San Pedro was correct; the grand old American combination of politics and money is certainly not unique to south Florida. But there was something else going on in Hialeah. By last year, the police chief was a man named Cecil (“Whitey”) Seay, whose earlier career didn’t seem to shape him for extraordinary moral leadership. In 1970 he was accused by a drug dealer of trying to cut himself into a $ 150,000 marijuana smuggling plot (no charges were filed); he was indicted in 1971 after a Dade County grand jury investigation demanded by 70 Hialeah officers who said that nine officers, including Seay, didn’t meet ethical standards (he was accused of thwarting a burglary investigation, but when the chief witness against him changed his story the charges were dropped); in 1973, a teenage girl appeared before the city’s personnel board and claimed that Seay had forced his attentions upon her (no investigation was made). At the hearings that led to his choice as chief, Seay said: “Those guys who have a clean record have never done anything.”
One of Seay’s most important officers was San Pedro’s old karate instructor and still his good friend, Leo Thalassites. He was now a sergeant. Leo suddenly found himself in the newspapers on January 30 when he threatened to kill two detectives named Eddie Preston and Tom Nevins. He made this threat in the lobby of the Hialeah City Hall in front of three other officers. Preston and Nevins were in the intelligence section of Hialeah’s police department, and Thalassites accused them of sending anonymous letters to various police organizations and the media accusing Leo and some other Hialeah veterans of corruption. Although the two cops denied this, Chief Seay and Mayor Martinez backed Thalassites. One fine morning, the two detectives found the locks on their office changed, with their personal possessions and pending cases still inside. They were then shifted to other jobs, one washing police cars, the other pounding a beat. Hiale-ah’s intelligence section was disbanded.

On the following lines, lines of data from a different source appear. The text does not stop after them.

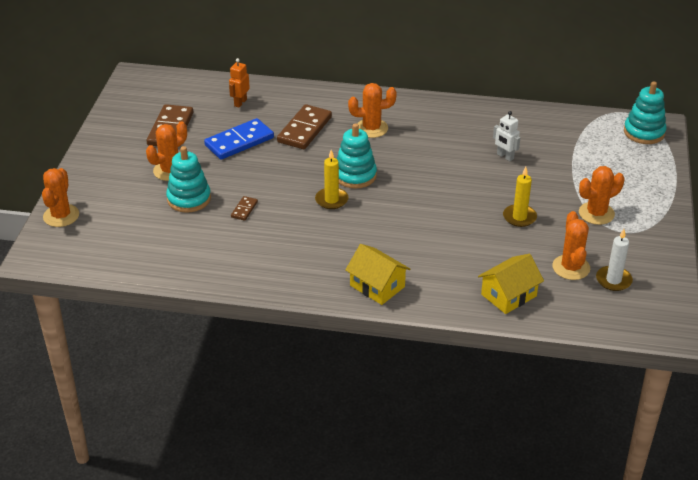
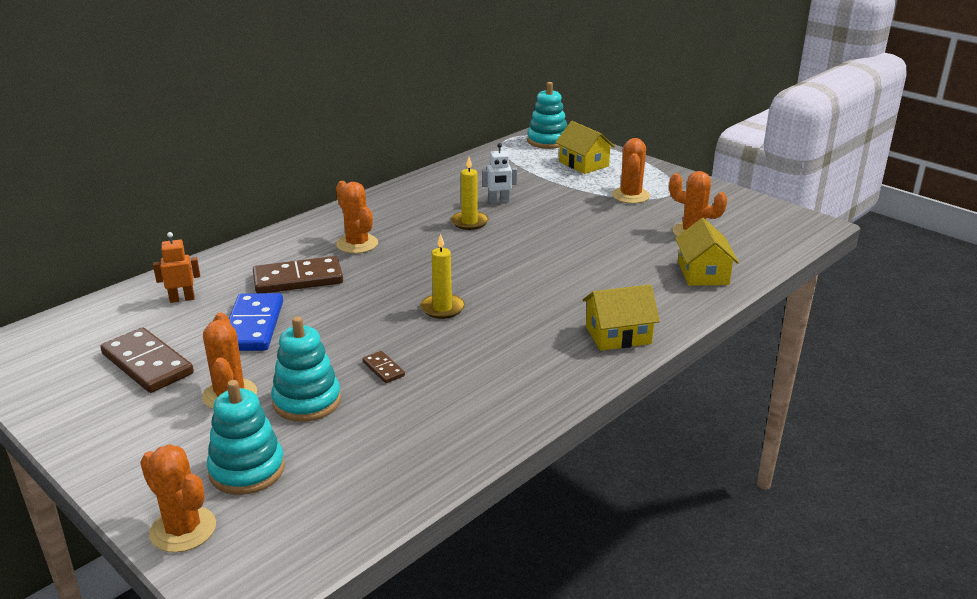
camera: 55 degrees left, 10 degrees down
(240, 102) = (182, 299): orange robot -> orange robot turned 105 degrees clockwise
(304, 129) = (298, 279): brown domino -> brown domino turned 75 degrees counterclockwise
(355, 175) = (420, 280): turquoise stacking toy -> turquoise stacking toy (247, 470)
(371, 128) = (357, 244): orange cactus -> orange cactus turned 60 degrees counterclockwise
(519, 217) = (595, 227): yellow candle -> yellow candle (469, 222)
(613, 280) = (728, 222): white candle -> none
(624, 168) = (583, 164): none -> yellow house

But the story didn’t end there.
The Metro-Dade police were already looking hard at Alberto San Pedro. An undercover agent, posing as a corrupt cop, had ingratiated himself with San Pedro and had a series of meetings and telephone conversations with the man. All were recorded. More than anything else, San Pedro told detective Nelson Perry, he wanted to get rid of the rest of the records of his youth so that he could obtain a full pardon for his youthful crimes and become a U.S. citizen. He planned to do this, he said, with money.

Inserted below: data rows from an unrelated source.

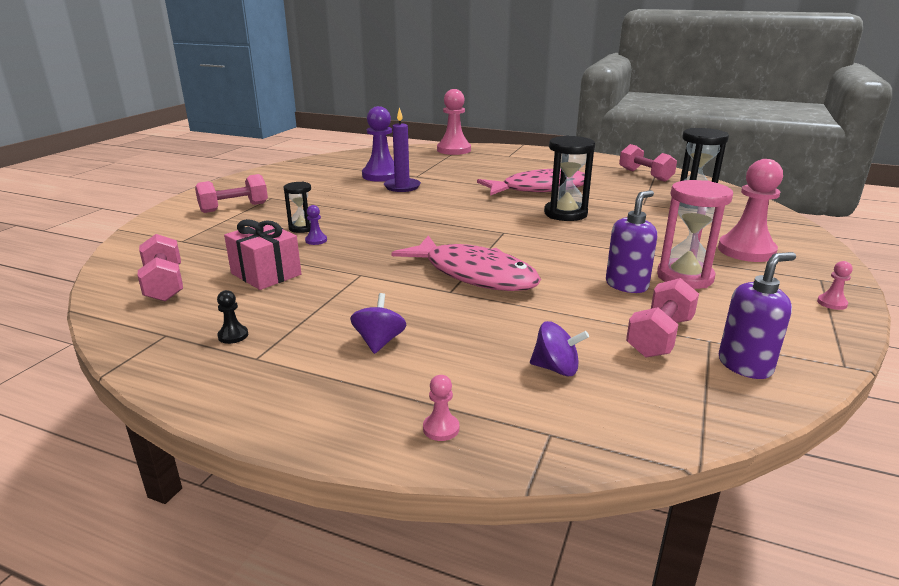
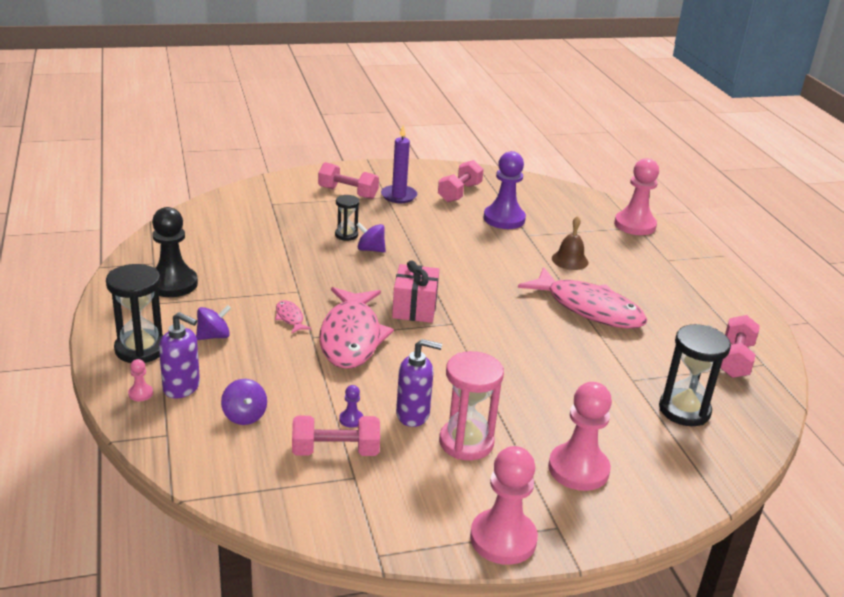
camera: 50 degrees right, 5 degrees up
(164, 284) = (207, 231): pink dumbbell -> pink dumbbell (459, 193)
(233, 336) = (172, 284): black pawn -> black pawn, size x2.41
(266, 274) = (259, 257): pink gift -> pink gift (414, 308)
(316, 240) = (332, 250): purple pawn -> purple pawn (351, 419)
(343, 226) = (370, 249): none -> purple spinning top
(402, 187) = (490, 239): purple candle -> purple candle (399, 196)
(402, 291) = (290, 318): none -> pink fish
(470, 176) = (570, 260): none -> brown bell
(565, 214) = (539, 342): black hourglass -> black hourglass (140, 349)
(745, 365) = (328, 501): purple soap dispenser -> purple soap dispenser (182, 387)
(832, 303) = (503, 539): pink pawn -> pink pawn, size x2.41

“Everybody’s got a friend and everybody needs friends,” he said on an August 30, 1985, tape. “Everybody likes to be loved and everybody wants to be loved. Money, everybody loves money. Everybody likes to spend it… And unfortunately, politicians are the worst motherfuckers in the world.… They only look at one thing, how much can I steal as long as I’m there.”
Among the records that San Pedro wanted destroyed were accounts of his dealing with a middle-level Gambino family hoodlum named Joseph Paterno. Police recorded conversations in April 1985 indicating that Paterno tried to buy from San Pedro two silencer-equipped guns for use in the killing of two of his own cousins in New Jersey. San Pedro didn’t refuse; his price — $4000 for each piece — was simply too high for Paterno’s budget, according to Arthur Nehrbass, commander of Dade’s Organized Crime Bureau. Almost immediately after this conversation, Paterno was arrested.
The cops took a closer look at San Pedro. In June, he offered $5000 to a police informant to get the Paterno transcripts and tapes. The cops then sent their undercover man to San Pedro (setting up the meeting through San Pedro’s bodyguard) and listened to his various offers, and accepted sums ranging from $2000 to $11,000. Over a period of time, the cops fed San Pedro a combination of real and fictitious police material, and listened to his bragging, his philosophy, and his schemes. Those schemes were not empty; San Pedro was the real thing. They knew, for example, from the Hialeah records chief, Lieutenant Thomas Bardon, that San Pedro’s file had disappeared three times from that city’s police department. A narcotics intelligence file on San Pedro also disappeared. And his records were missing from the Dade Circuit Court clerk’s office and the State Attorney’s office. San Pedro was clearly attempting to create a new personal history through elimination.